A play written in 1968, Year One of the Empire, finds new meaning in the present political context.
HISTORY repeats itself all too predictably. And with an unerring script, as a new production of Year One of the Empire points out. A play about the American invasion of the Philippine Islands in 1900, originally written in 1968, when American tanks were still rolling into Vietnam, finds striking resonance in the present day. Drama contained in the small cosmos of an East Village stage becomes once again metonymic for the larger political world.
The reader will now forgive my unconventional review method here of quoting a large portion of the text of the play. I present the random selection of dialogue below for the reader to make his/her own connections to the contemporary political clime. But I also present the dense tapestry of historical data enfolded within the dramatic structure of Year One to indicate that it is integral to the raison detre of its current revival. No fact is intransmutable, no detail too trivial, no circumstance mitigated.

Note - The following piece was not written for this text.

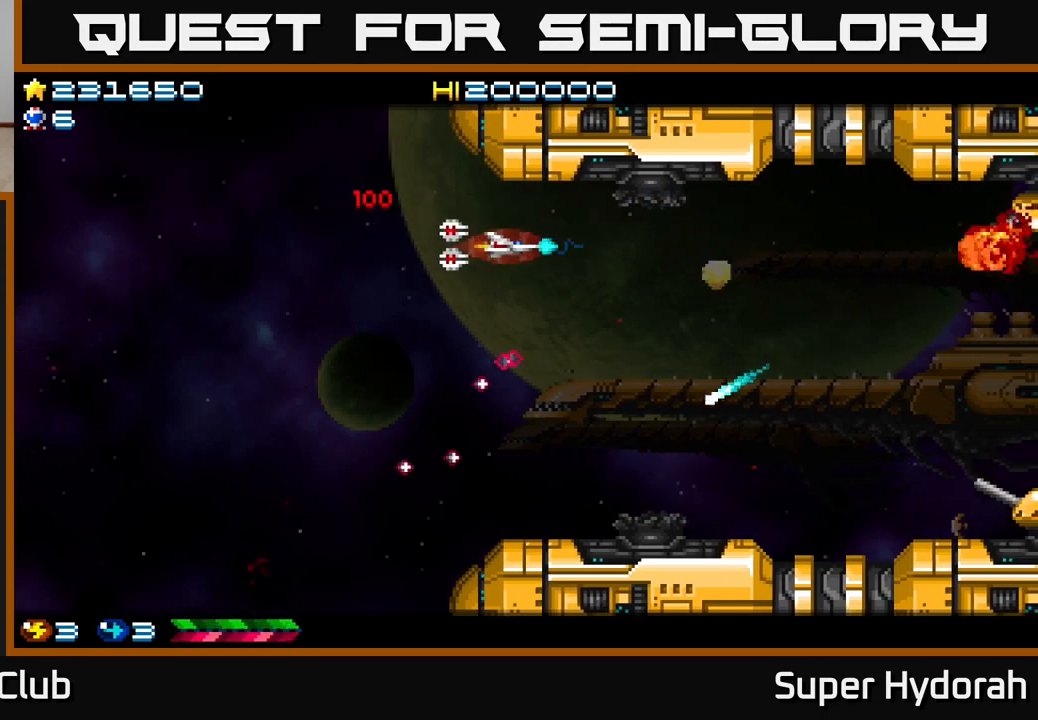
{"buttons": ["A", "DPAD_DOWN"], "left_stick": "center", "events": [[67, "DPAD_UP", "up"], [433, "DPAD_DOWN", "down"], [433, "DPAD_RIGHT", "up"]]}
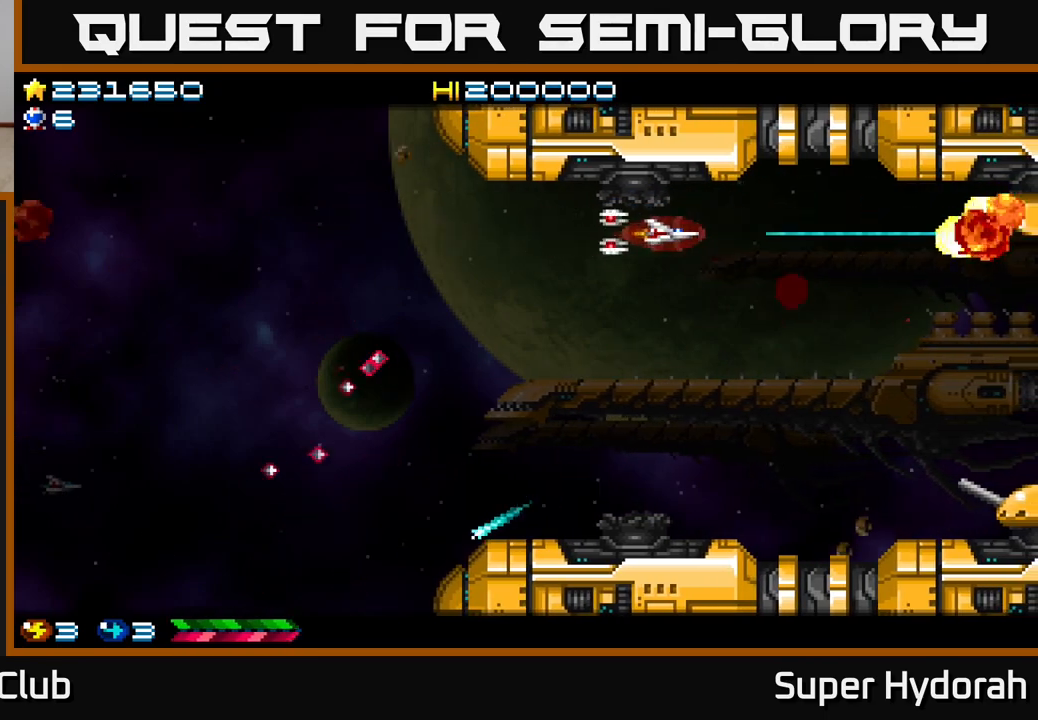
{"buttons": ["A"], "left_stick": "center", "events": [[17, "DPAD_LEFT", "down"], [183, "DPAD_DOWN", "up"], [217, "DPAD_UP", "down"], [233, "DPAD_LEFT", "up"], [467, "DPAD_UP", "up"]]}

Roosevelt: Personally, I hope the fight will come soon. The real danger is that we shall lose the great fighting features of our race, lose our moral spring and become genuinely effete. (Page 5)

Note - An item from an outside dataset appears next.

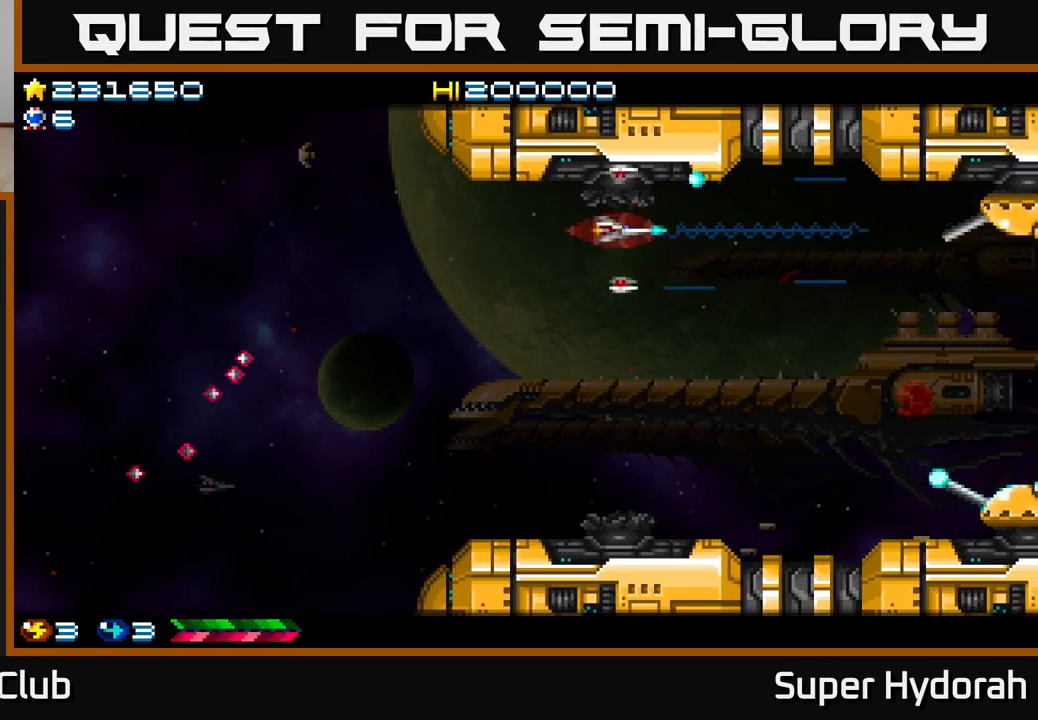
{"buttons": ["A", "DPAD_LEFT"], "left_stick": "center", "events": [[100, "DPAD_LEFT", "down"]]}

Third Correspondent: Horrible tales of butchery are being brought back from the interior by responsible men. Prisoners are being slaughtered in the fields, their bodies mutilated. Nothing but the intervention of some powerful nation can stop these scenes of bloodshed and destruction. (Page 7)
McKinley: Gentlemen, in the name of humanity, in the name of civilisation, on behalf of endangered American interests which give us the right and the duty to speak and to act, the war in Cuba must stop. (Page 21). I now ask the Congress to empower the President to take measures to secure a full and final termination of hostilities in Cuba, to secure in the island the establishment of a stable government, and to use the military and naval forces of the United States as may be necessary for these purposes. (Page 22)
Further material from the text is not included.